● **Records to process**
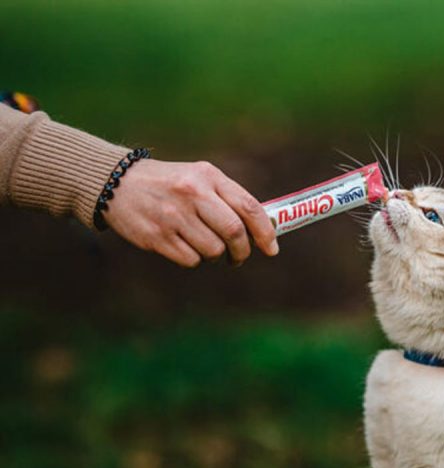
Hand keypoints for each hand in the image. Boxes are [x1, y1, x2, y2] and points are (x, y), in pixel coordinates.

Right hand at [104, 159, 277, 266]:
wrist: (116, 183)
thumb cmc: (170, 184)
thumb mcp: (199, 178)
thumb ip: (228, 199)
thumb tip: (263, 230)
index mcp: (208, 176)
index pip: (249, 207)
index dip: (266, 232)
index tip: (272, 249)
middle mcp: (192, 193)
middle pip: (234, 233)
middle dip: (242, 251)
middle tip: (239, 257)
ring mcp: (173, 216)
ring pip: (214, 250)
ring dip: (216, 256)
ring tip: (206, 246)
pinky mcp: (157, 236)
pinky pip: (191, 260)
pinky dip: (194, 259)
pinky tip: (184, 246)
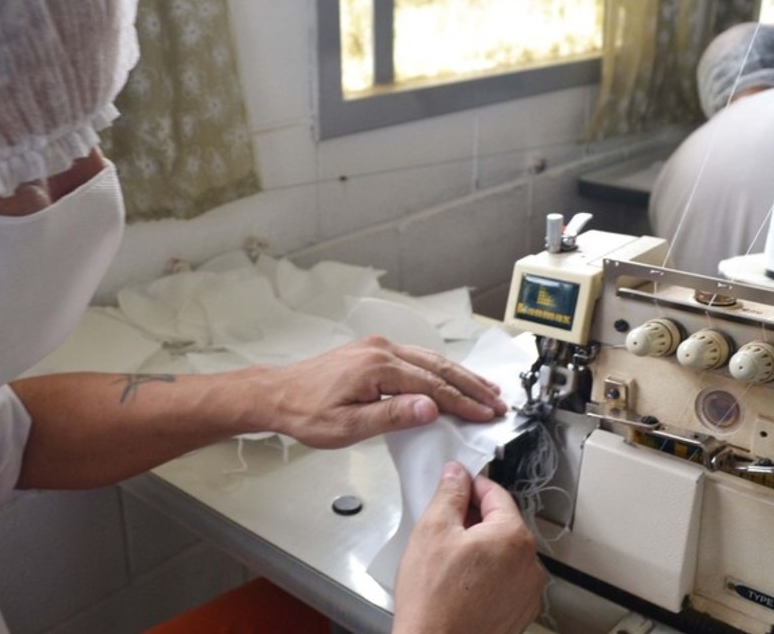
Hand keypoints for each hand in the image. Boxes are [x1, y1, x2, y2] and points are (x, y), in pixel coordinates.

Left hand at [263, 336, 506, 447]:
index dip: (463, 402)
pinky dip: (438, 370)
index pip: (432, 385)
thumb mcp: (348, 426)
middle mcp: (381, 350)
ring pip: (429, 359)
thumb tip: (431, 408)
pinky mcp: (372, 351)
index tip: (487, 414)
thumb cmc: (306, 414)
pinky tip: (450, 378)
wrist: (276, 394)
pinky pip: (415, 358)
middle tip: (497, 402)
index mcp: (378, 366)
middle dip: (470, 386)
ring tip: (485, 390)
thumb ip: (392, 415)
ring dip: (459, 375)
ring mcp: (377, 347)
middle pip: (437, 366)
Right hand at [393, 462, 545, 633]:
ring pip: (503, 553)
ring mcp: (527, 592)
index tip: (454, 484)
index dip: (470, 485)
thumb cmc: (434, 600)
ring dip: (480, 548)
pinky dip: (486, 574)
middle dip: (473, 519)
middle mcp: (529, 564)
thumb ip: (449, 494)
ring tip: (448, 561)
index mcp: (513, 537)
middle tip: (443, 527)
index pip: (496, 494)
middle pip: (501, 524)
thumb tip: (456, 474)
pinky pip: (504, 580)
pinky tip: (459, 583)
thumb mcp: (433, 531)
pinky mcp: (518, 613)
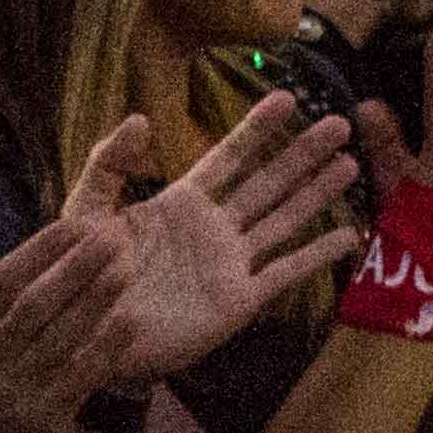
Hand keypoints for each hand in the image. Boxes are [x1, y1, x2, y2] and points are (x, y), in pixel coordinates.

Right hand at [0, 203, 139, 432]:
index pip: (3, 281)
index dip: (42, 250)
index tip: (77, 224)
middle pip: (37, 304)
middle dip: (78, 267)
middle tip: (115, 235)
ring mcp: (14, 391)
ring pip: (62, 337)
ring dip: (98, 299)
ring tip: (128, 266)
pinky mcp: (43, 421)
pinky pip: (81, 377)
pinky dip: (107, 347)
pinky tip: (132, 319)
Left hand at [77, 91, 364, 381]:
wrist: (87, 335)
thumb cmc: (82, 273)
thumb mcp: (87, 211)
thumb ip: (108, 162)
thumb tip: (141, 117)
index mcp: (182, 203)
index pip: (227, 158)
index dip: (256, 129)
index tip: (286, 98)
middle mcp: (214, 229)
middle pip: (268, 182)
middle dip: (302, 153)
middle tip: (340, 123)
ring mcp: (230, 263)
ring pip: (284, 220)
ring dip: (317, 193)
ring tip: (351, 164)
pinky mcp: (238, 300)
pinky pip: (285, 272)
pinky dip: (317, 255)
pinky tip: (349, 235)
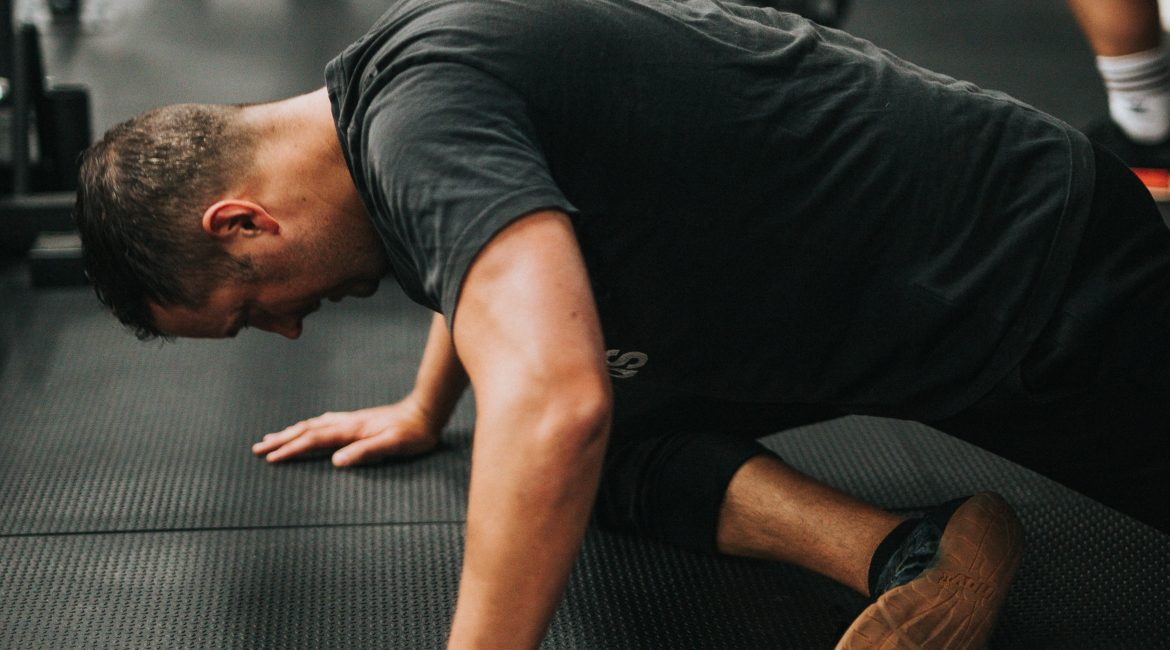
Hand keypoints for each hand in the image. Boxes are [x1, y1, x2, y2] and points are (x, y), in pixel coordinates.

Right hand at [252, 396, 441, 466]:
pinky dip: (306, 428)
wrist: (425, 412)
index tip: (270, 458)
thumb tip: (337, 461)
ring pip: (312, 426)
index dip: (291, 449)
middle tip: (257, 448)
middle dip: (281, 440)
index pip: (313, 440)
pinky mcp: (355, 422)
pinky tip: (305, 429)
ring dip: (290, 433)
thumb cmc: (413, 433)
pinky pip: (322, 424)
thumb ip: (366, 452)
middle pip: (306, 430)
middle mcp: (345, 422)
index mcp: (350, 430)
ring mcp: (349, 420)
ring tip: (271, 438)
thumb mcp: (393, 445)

● **Activity**
Set down, exactly and in full, the lines from the one containing "middle pip: (306, 430)" through the end of the entries; no other line belongs.

● **Result**
middle pip: (306, 430)
middle mcp: (345, 422)
index mcp: (350, 430)
ring mcp: (349, 420)
ring tip: (271, 438)
thumb mcp: (393, 445)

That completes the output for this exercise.